Entre los atacantes sólo hubo cuatro bajas humanas y tres caballos.
Los siguientes dos días se emplearon en dar cristiana sepultura a los pocos despojos que quedaban de quienes habían sido hervidos en grandes ollas de barro, y para cuando los españoles se alejaron de regreso a las naves, miles de aves carroñeras sobrevolaban la zona.
De nuevo en la playa, y tras bañarse largamente para librarse de la sangre y el olor a muerte que impregnaba sus ropas, la nutrida tropa se agrupó en torno a las hogueras a celebrar en una noche cálida y de luna llena su rotunda victoria sobre los devoradores de hombres. Corrió el vino en abundancia, se consumieron los mejores manjares que el poderoso Diego de Nicuesa guardaba en sus bien provistas bodegas, y se cantó y bailó casi hasta el amanecer, tal vez en un intento de olvidar las cabezas conocidas que habían encontrado en el poblado indígena.
En un momento dado, Nicuesa tomó del brazo a quien ahora consideraba su amigo y aliado, para alejarse con él playa adelante e inquirir:
—¿Qué piensas hacer ahora?
—Poner rumbo a Urabá y fundar una ciudad que se llamará Santa María de la Antigua.
—La mía se llamará Nombre de Dios. —Hizo una pausa antes de añadir—: Pero en mi opinión sería conveniente que, antes de iniciar tan difícil empresa, regresaras a Santo Domingo a reponer fuerzas y recoger a Enciso.
—Si lo hiciera muchos de mis hombres desertarían —respondió el conquense—. Considerarán que lo que han presenciado no es más que una muestra de lo que les espera, y llegarán a la conclusión, y no les culpo, de que es mucho más sencillo y menos peligroso ganarse la vida cultivando caña de azúcar.
—Han demostrado que no son cobardes; lucharon como fieras.

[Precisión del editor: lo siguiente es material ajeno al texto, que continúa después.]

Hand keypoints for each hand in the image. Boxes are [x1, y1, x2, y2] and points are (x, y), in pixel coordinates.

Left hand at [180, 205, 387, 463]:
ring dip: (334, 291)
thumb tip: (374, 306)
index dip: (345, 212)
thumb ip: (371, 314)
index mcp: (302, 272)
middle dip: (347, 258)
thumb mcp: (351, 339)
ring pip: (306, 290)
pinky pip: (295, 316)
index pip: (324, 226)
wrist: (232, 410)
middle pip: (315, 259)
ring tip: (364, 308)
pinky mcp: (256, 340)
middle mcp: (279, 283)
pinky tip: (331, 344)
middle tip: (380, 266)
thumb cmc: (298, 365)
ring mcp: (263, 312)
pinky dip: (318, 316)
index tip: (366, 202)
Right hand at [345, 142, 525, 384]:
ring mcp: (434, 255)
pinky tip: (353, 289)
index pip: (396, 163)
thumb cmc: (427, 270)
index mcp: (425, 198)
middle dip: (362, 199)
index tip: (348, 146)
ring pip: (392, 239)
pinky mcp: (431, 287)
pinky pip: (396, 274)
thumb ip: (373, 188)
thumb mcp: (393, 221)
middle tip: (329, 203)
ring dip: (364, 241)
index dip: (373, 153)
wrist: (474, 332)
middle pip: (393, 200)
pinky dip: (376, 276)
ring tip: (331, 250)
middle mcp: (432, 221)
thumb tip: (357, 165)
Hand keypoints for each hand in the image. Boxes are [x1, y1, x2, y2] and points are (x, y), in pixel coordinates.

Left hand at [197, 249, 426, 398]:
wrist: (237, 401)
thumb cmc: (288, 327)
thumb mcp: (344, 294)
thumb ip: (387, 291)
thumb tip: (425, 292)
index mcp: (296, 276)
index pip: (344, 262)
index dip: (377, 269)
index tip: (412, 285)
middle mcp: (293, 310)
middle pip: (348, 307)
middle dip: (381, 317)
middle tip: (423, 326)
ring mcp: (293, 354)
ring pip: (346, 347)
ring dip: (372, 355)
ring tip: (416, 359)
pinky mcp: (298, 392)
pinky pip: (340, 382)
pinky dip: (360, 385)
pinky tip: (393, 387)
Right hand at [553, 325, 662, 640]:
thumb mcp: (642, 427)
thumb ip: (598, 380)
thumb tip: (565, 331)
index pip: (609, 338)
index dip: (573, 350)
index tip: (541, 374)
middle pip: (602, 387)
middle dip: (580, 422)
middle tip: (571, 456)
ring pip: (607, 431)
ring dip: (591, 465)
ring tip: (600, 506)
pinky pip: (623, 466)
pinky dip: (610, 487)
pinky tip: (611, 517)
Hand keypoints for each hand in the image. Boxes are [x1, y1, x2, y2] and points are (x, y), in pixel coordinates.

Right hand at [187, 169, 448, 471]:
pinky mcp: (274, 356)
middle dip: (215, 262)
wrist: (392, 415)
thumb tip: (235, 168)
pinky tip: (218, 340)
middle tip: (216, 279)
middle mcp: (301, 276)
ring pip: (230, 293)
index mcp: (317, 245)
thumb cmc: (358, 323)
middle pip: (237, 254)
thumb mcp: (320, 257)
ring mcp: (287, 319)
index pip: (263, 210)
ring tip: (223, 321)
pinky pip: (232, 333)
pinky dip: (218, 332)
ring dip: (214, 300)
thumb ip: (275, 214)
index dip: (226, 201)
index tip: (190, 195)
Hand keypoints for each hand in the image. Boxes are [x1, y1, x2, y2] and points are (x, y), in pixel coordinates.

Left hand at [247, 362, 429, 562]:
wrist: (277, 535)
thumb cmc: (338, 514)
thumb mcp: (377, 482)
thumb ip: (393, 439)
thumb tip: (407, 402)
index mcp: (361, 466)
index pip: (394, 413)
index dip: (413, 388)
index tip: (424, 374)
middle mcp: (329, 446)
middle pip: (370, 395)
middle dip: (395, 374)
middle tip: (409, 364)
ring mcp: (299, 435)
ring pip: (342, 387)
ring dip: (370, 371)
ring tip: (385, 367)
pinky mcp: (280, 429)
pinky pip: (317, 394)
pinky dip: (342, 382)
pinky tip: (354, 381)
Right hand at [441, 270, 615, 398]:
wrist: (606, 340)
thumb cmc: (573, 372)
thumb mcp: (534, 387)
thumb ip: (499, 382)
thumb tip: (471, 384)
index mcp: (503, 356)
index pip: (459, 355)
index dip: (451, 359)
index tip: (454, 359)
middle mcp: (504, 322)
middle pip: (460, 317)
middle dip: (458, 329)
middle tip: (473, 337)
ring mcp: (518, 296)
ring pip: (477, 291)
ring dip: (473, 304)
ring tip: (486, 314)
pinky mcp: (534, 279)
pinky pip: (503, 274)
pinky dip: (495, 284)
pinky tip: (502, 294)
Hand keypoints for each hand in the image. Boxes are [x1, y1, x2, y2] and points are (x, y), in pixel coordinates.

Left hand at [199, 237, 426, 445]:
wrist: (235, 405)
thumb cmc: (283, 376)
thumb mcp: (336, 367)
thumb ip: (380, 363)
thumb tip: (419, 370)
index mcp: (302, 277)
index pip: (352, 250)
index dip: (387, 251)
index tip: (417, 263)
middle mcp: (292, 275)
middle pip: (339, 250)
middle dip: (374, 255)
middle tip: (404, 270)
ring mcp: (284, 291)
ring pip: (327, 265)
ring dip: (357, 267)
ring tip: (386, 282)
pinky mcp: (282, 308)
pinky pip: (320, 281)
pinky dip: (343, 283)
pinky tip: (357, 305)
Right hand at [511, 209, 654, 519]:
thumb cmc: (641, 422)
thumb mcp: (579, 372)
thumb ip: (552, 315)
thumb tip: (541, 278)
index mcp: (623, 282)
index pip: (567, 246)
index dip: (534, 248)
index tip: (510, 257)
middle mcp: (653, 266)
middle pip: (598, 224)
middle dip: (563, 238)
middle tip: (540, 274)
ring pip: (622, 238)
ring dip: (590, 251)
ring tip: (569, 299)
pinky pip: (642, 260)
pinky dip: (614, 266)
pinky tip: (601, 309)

—Lo sé, pero también sé que era la ira la que armaba sus brazos. La venganza se ha consumado, pero te garantizo, amigo mío, que esas malditas flechas emponzoñadas aterrorizan incluso a los más corajosos; una cosa es luchar cara a cara con el enemigo, y otra muy diferente esperar a que del cielo caiga una muerte invisible y silenciosa.
—Trato de imaginármelo.
—No lo conseguirás si no lo has experimentado. Y un consejo: olvídate de las armaduras y las rodelas; utiliza grandes escudos de madera y permite que tus hombres tengan libertad de movimientos. Ésa es la única forma de luchar contra esas bestias.
—Lo tendré en cuenta —dijo el de Baeza—. Me consta que de estos asuntos sabes más que nadie, y estúpido sería si no aprovechara tu experiencia.

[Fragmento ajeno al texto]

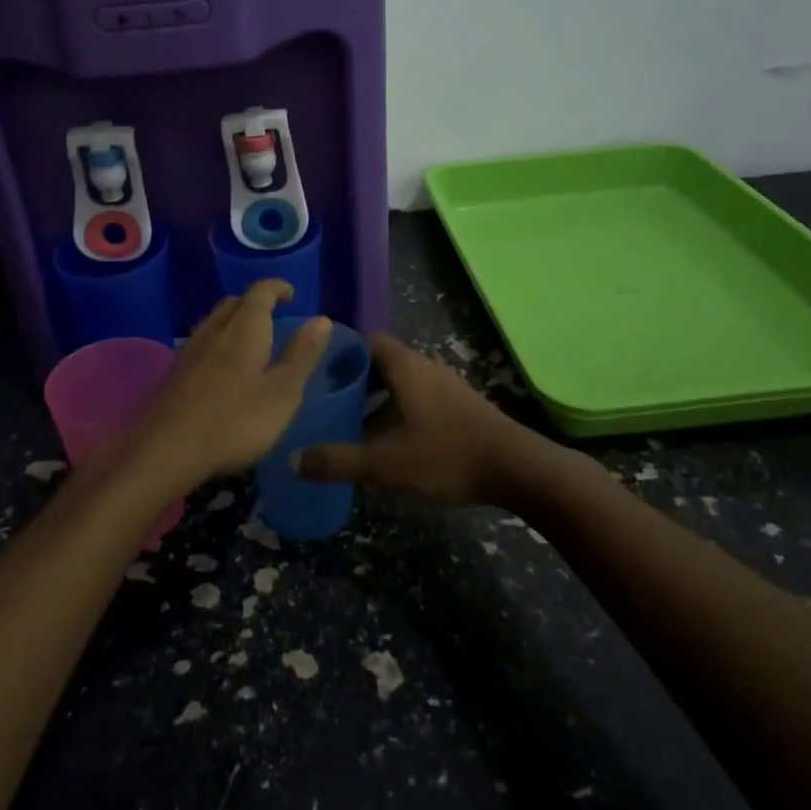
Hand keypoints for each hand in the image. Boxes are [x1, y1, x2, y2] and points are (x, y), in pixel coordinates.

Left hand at [118, 281, 331, 496]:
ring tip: (249, 340)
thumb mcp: (282, 392)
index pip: (261, 292)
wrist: (165, 450)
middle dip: (254, 303)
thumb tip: (322, 318)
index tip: (291, 293)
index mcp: (245, 328)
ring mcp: (189, 351)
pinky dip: (217, 344)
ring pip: (214, 322)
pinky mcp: (174, 373)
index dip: (277, 287)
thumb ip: (302, 354)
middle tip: (273, 315)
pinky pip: (201, 344)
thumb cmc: (235, 420)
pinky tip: (221, 369)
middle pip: (234, 303)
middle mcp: (214, 329)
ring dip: (233, 322)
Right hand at [295, 333, 528, 506]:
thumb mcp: (386, 463)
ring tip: (351, 425)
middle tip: (327, 401)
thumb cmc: (447, 455)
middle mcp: (425, 367)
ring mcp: (446, 386)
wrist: (518, 469)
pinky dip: (398, 411)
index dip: (340, 352)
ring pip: (401, 383)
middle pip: (381, 362)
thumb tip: (292, 459)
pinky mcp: (460, 406)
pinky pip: (418, 398)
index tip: (315, 371)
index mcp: (405, 367)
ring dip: (377, 399)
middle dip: (354, 380)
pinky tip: (390, 443)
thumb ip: (338, 461)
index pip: (366, 341)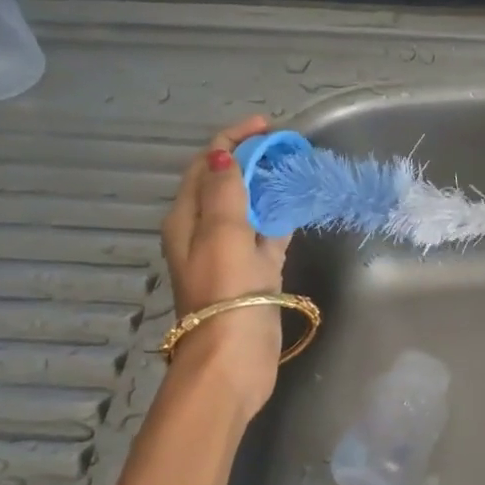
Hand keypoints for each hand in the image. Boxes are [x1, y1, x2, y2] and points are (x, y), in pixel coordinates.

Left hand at [160, 117, 290, 418]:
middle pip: (226, 184)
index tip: (267, 127)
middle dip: (251, 160)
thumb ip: (225, 192)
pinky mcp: (252, 275)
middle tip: (286, 147)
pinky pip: (265, 237)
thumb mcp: (222, 234)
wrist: (233, 357)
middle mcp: (203, 232)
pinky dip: (278, 219)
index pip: (206, 165)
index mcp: (187, 219)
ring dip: (266, 187)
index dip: (232, 140)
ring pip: (247, 209)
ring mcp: (229, 254)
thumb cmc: (225, 292)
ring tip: (295, 170)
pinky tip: (297, 209)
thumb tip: (223, 156)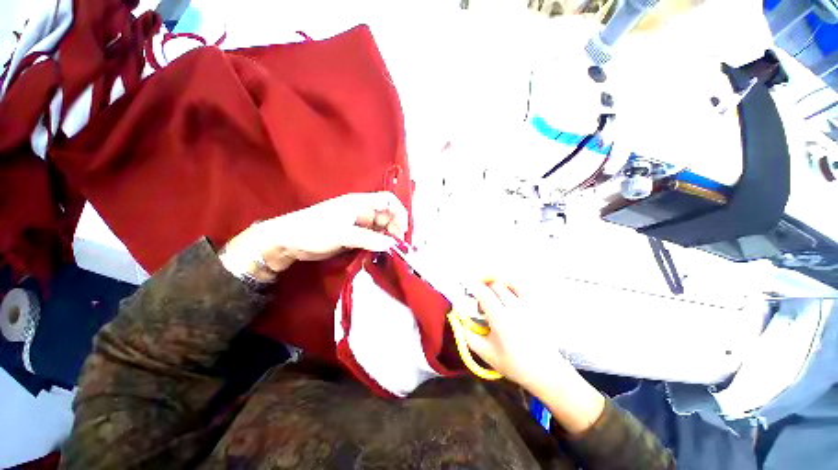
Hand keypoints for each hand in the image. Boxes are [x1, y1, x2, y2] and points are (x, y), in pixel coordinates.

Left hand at [220, 192, 407, 281]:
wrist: (289, 241)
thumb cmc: (314, 231)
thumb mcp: (343, 234)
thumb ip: (369, 239)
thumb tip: (391, 245)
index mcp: (361, 203)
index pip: (389, 200)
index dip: (400, 213)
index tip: (402, 232)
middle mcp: (363, 211)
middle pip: (388, 217)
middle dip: (395, 230)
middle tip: (397, 248)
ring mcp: (359, 224)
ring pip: (382, 229)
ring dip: (387, 239)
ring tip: (390, 253)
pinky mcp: (355, 235)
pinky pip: (373, 238)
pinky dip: (378, 245)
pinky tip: (380, 254)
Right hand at [463, 281, 605, 433]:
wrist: (546, 372)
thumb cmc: (514, 364)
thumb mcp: (485, 353)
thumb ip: (468, 335)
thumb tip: (459, 318)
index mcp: (501, 319)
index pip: (484, 293)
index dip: (473, 285)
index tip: (465, 284)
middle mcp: (514, 307)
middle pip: (495, 284)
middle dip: (482, 284)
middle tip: (475, 293)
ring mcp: (526, 305)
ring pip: (507, 283)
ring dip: (495, 282)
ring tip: (488, 289)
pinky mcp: (534, 307)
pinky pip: (520, 288)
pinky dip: (509, 284)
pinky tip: (504, 289)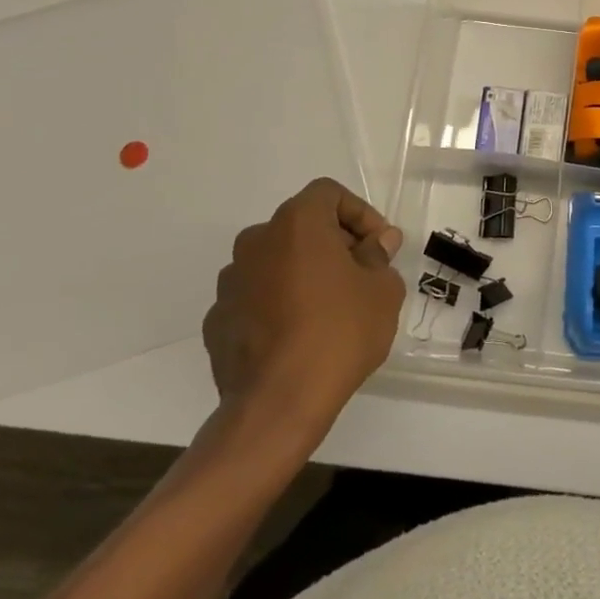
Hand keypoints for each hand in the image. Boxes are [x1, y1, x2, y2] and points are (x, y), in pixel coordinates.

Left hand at [204, 178, 405, 423]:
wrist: (277, 404)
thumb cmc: (339, 333)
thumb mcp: (381, 290)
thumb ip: (379, 256)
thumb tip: (376, 242)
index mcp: (297, 223)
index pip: (328, 194)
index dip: (360, 213)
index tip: (379, 246)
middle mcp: (256, 241)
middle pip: (301, 226)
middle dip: (333, 243)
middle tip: (361, 274)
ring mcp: (231, 282)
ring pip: (276, 261)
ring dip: (303, 272)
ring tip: (330, 308)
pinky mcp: (217, 319)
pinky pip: (256, 297)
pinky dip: (278, 303)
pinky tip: (299, 335)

—He llegado a la triste conclusión de que aquí no hay experiencia que valga, amigo mío, porque a cada paso nos encontramos con problemas desconocidos; lo único que podemos hacer es improvisar sobre la marcha y confiar en que el Señor tenga a bien echarnos una mano.
—Espero que te escuche.
Al amanecer embarcaron y poco después levaron anclas.
Durante dos días navegaron a la vista los unos de los otros, y al tercero se despidieron con salvas y canciones, deseándose a gritos buena suerte.
Alonso de Ojeda se desvió ligeramente hacia el sur, en busca del golfo de Urabá, y Diego de Nicuesa continuó rumbo noroeste a la búsqueda de su gobernación de Veragua hasta encontrar un enclave que se le antojó apropiado para fundar un puerto al que, efectivamente, denominó Nombre de Dios.
Sin embargo, de poco le valió ponerse bajo la protección del Altísimo, porque la mala fortuna se cebó en él, le sucedieron un sinfín de desgracias y tres años más tarde desapareció en el mar con diecisiete de sus hombres, sin que nunca se supiera a ciencia cierta cuál fue su destino. Cuentan que muchos años después, en un perdido rincón de Cuba, se encontró un grueso árbol en que aparecía grabada una leyenda:
Aquí acabó sus días Diego de Nicuesa, noble hidalgo natural de Baeza, en quien injustamente se cebó la desgracia.